**EXERCISE:** Leaving out all pictures, write down exactly the lines from the one containing "cells demonstrate medium" through the last line of the material.

**RECORDED DATA:**
▬▬▬▬▬▬▬▬▬▬
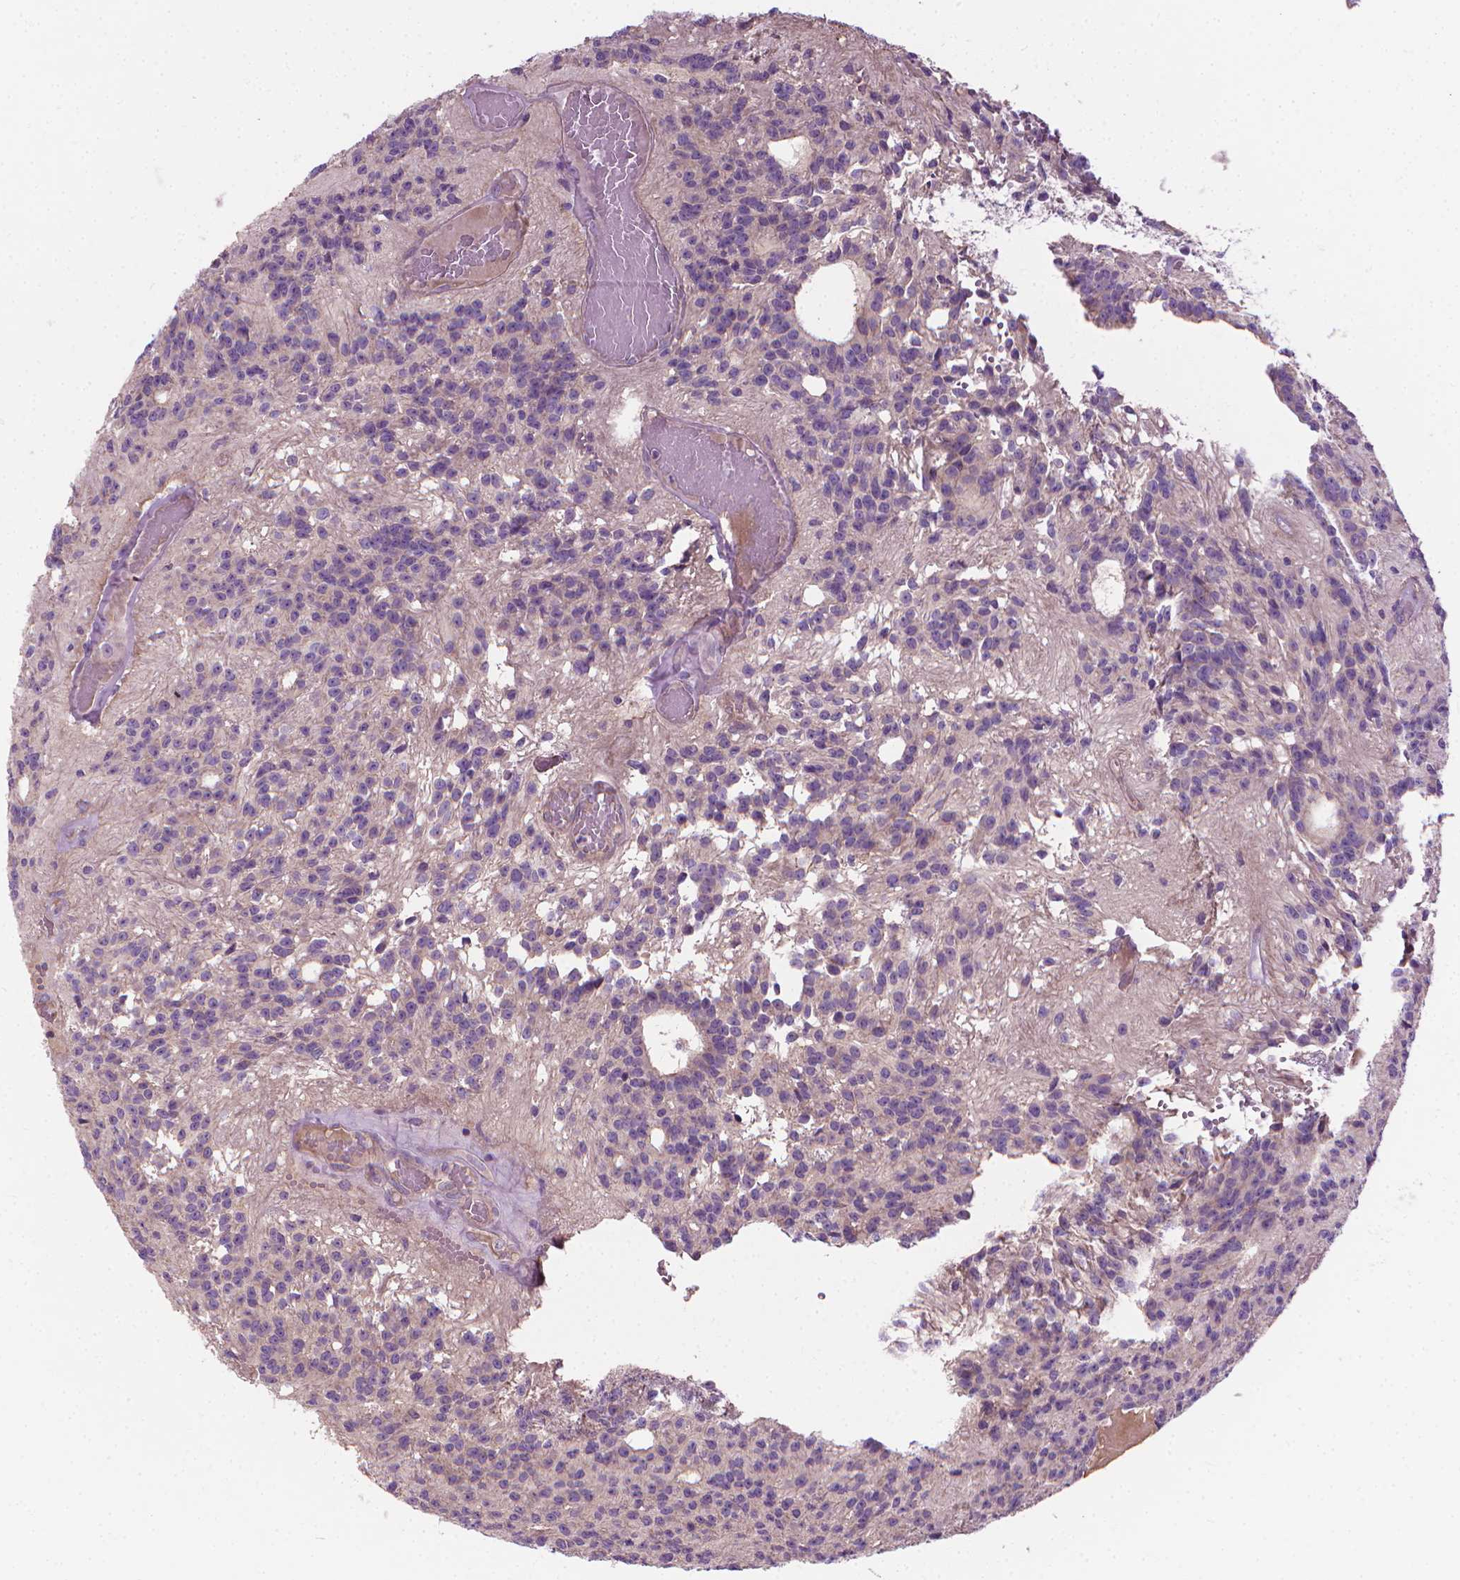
{"staining": {"intensity": "negative", "quantity": "none", "location": "none"}, "tissue": "glioma", "cell_type": "Tumor cells", "image_type": "cancer", "snomed": [{"axis": "morphology", "description": "Glioma, malignant, Low grade"}, {"axis": "topography", "description": "Brain"}], "caption": "This is an IHC image of malignant glioma (low-grade). There is no expression in tumor cells.", "gene": "RIIAD1", "patient": {"sex": "male", "age": 31}}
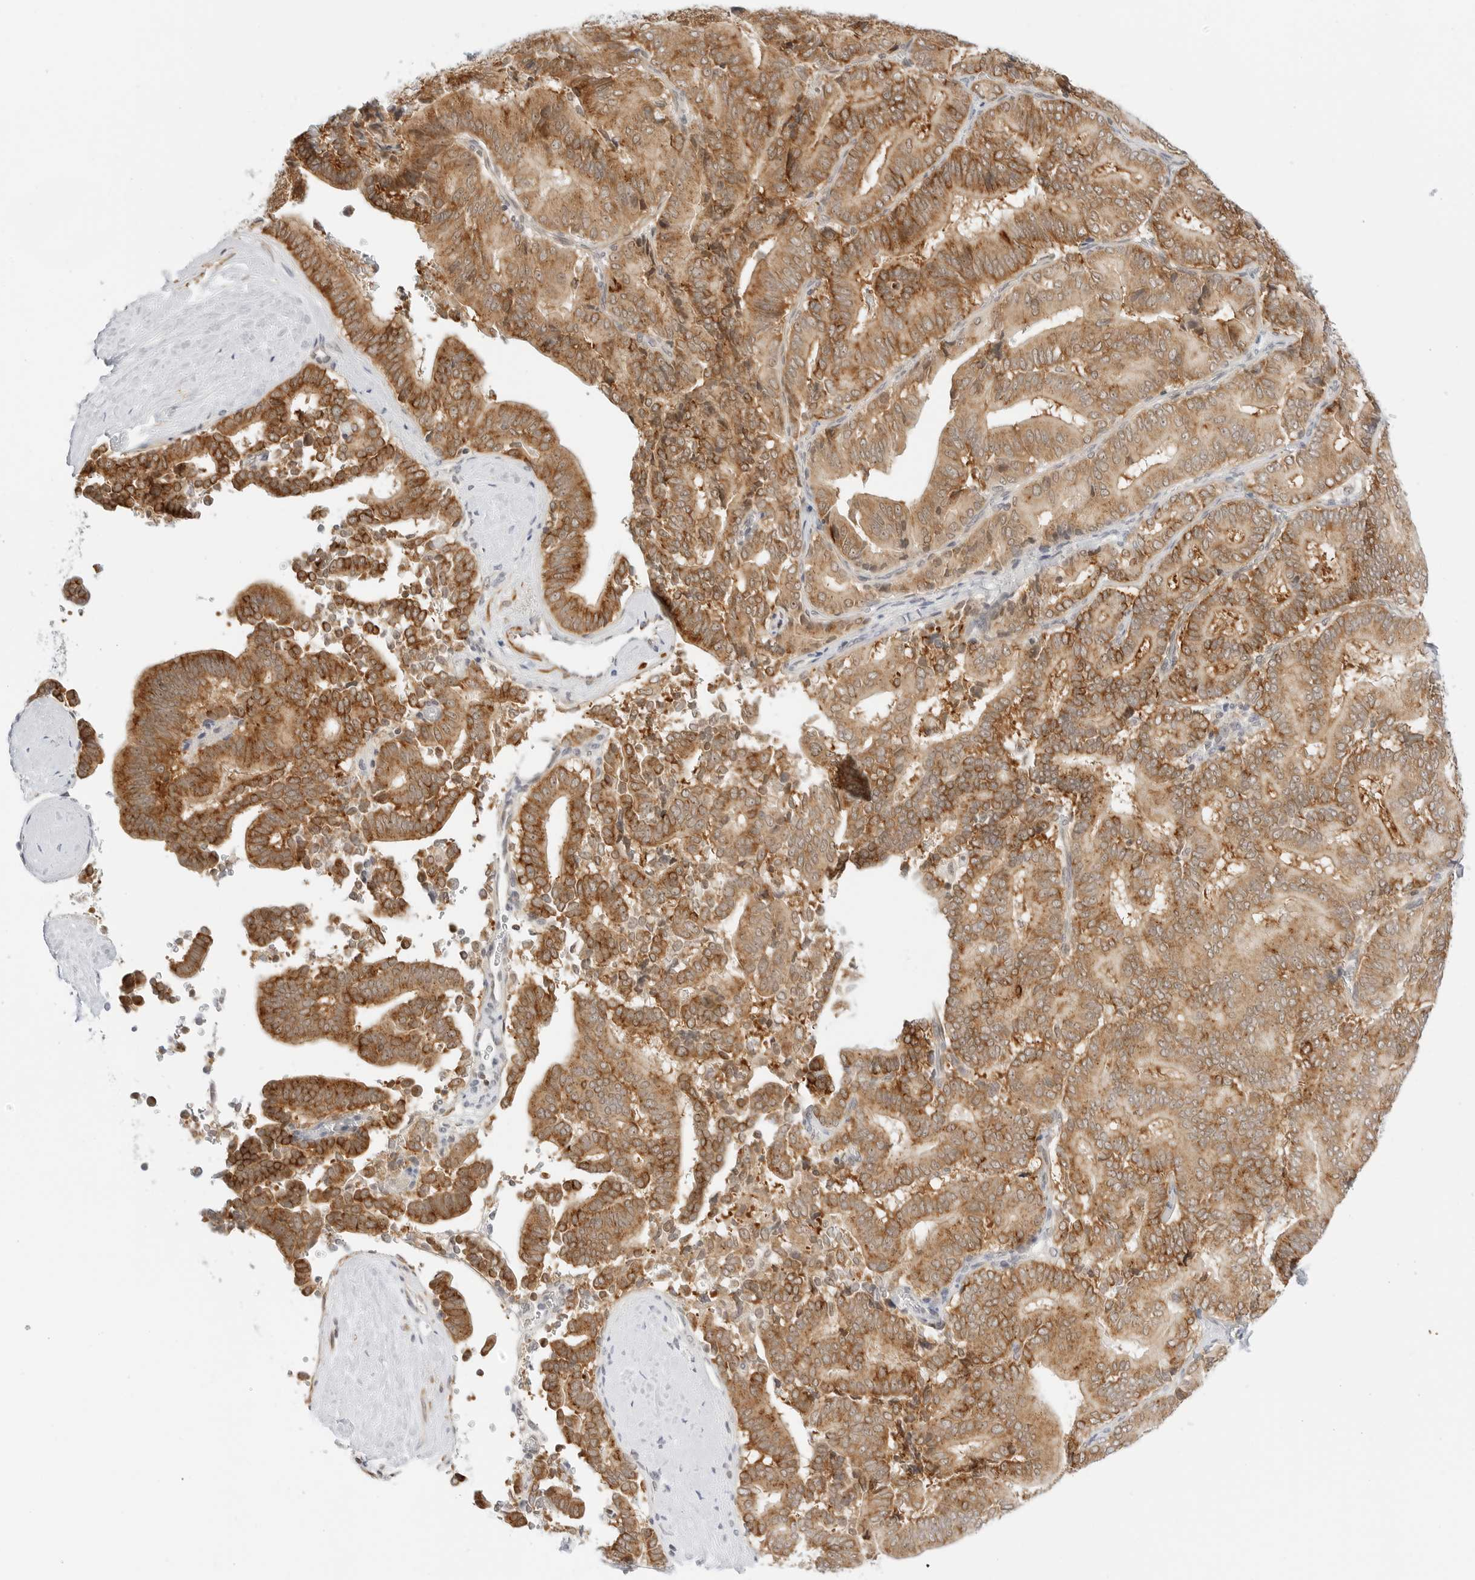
{"staining": {"intensity": "moderate", "quantity": ">75%", "location": "cytoplasmic/membranous"}, "tissue": "liver cancer", "cell_type": "Tumor cells", "image_type": "cancer", "snomed": [{"axis": "morphology", "description": "Cholangiocarcinoma"}, {"axis": "topography", "description": "Liver"}], "caption": "Tumor cells demonstrate medium levels of moderate cytoplasmic/membranous expression in approximately >75% of cells in cholangiocarcinoma (liver).", "gene": "GORAB", "patient": {"sex": "female", "age": 75}}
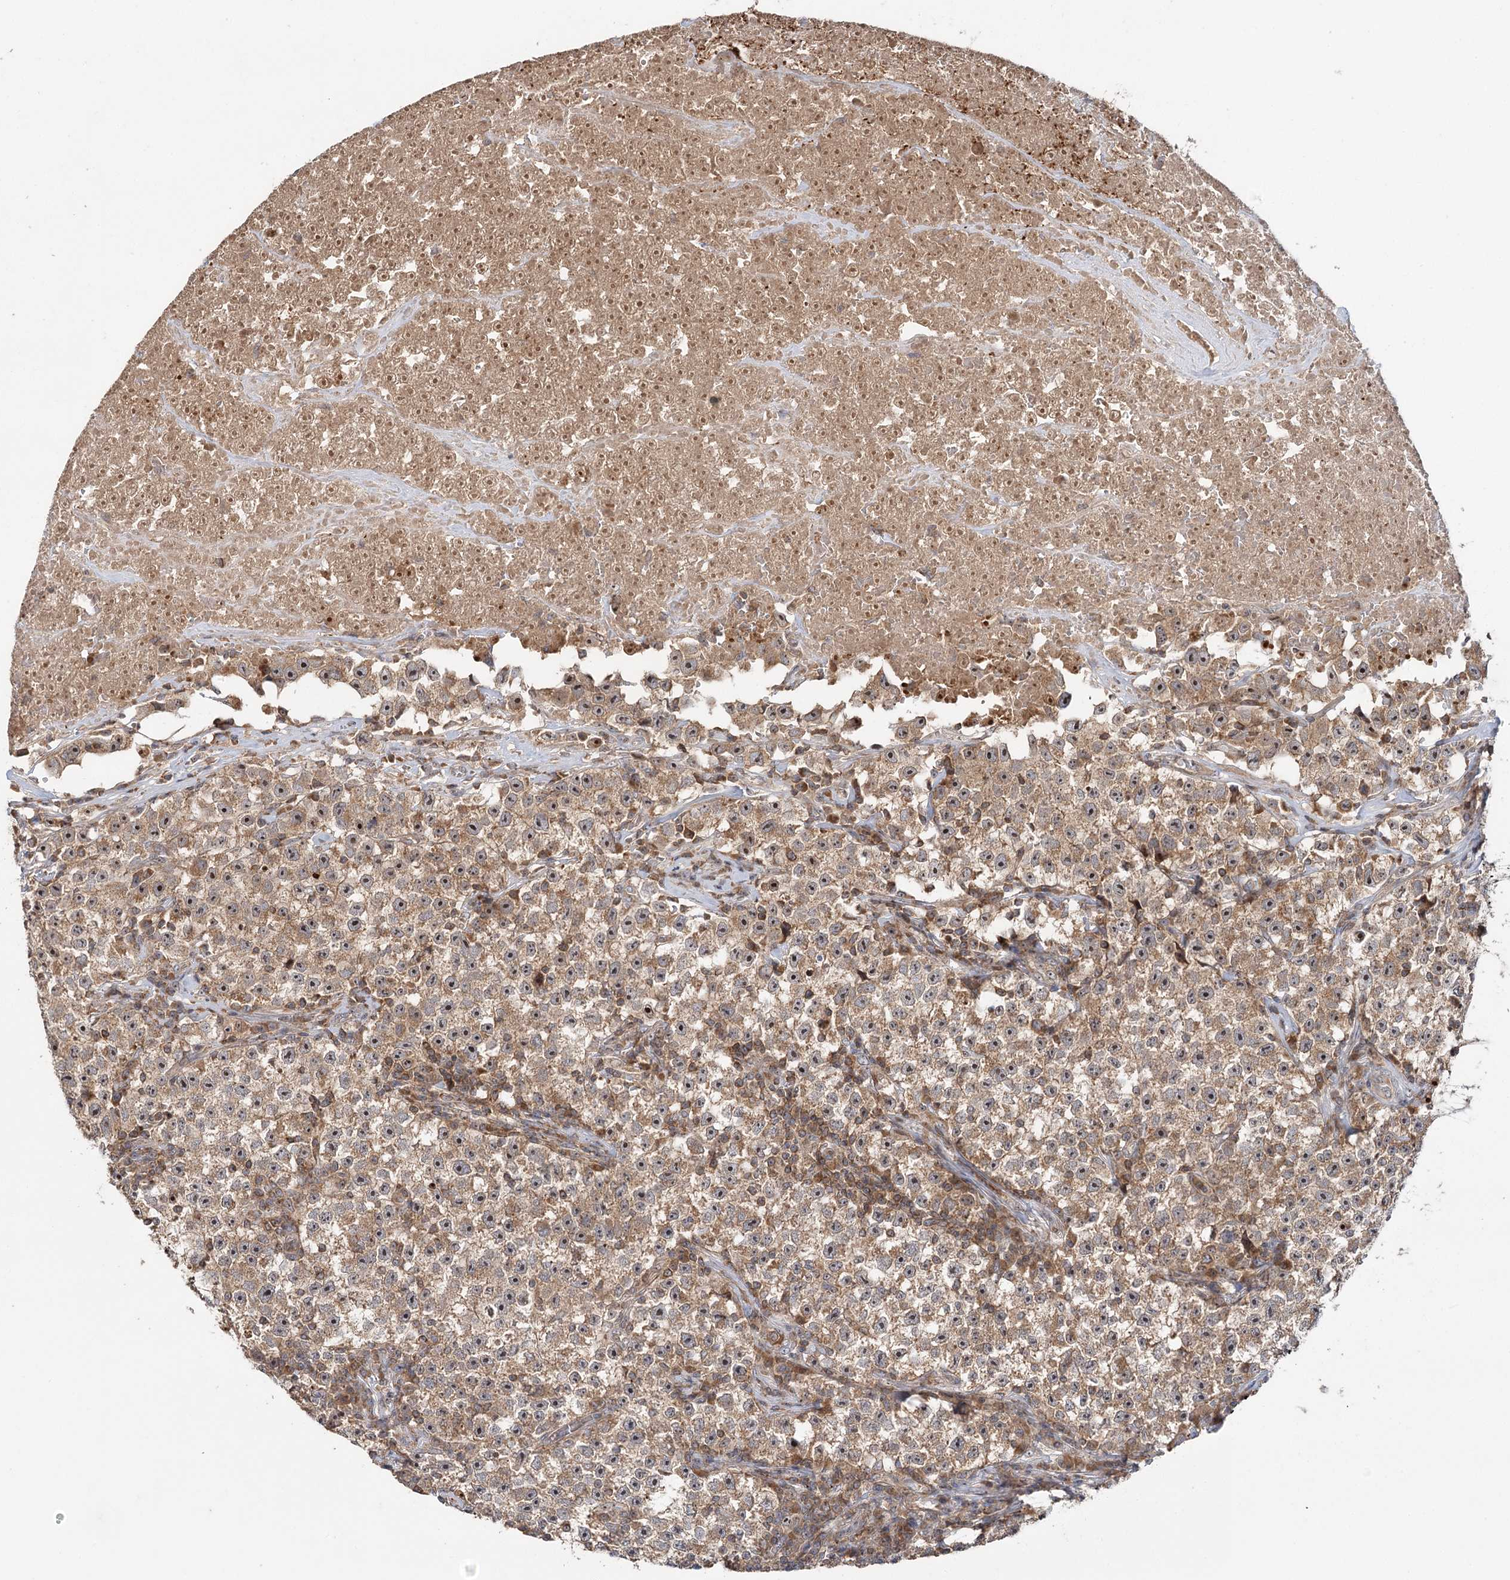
{"staining": {"intensity": "moderate", "quantity": ">75%", "location": "cytoplasmic/membranous,nuclear"}, "tissue": "testis cancer", "cell_type": "Tumor cells", "image_type": "cancer", "snomed": [{"axis": "morphology", "description": "Seminoma, NOS"}, {"axis": "topography", "description": "Testis"}], "caption": "Tumor cells exhibit moderate cytoplasmic/membranous and nuclear staining in approximately >75% of cells in testis cancer (seminoma). (DAB IHC with brightfield microscopy, high magnification).", "gene": "RAPGEF6", "patient": {"sex": "male", "age": 22}}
▬▬▬▬▬▬▬▬▬▬
**SOLUTION FOR THIS EXERCISE:**
{"staining": {"intensity": "moderate", "quantity": ">75%", "location": "cytoplasmic/membranous"}, "tissue": "liver cancer", "cell_type": "Tumor cells", "image_type": "cancer", "snomed": [{"axis": "morphology", "description": "Cholangiocarcinoma"}, {"axis": "topography", "description": "Liver"}], "caption": "Tumor cells demonstrate medium levels of moderate cytoplasmic/membranous expression in approximately >75% of cells in cholangiocarcinoma (liver).", "gene": "GORAB", "patient": {"sex": "female", "age": 75}}
{"staining": {"intensity": "moderate", "quantity": ">75%", "location": "cytoplasmic/membranous,nuclear"}, "tissue": "testis cancer", "cell_type": "Tumor cells", "image_type": "cancer", "snomed": [{"axis": "morphology", "description": "Seminoma, NOS"}, {"axis": "topography", "description": "Testis"}], "caption": "Tumor cells exhibit moderate cytoplasmic/membranous and nuclear staining in approximately >75% of cells in testis cancer (seminoma). (DAB IHC with brightfield microscopy, high magnification).", "gene": "RAPGEF6", "patient": {"sex": "male", "age": 22}}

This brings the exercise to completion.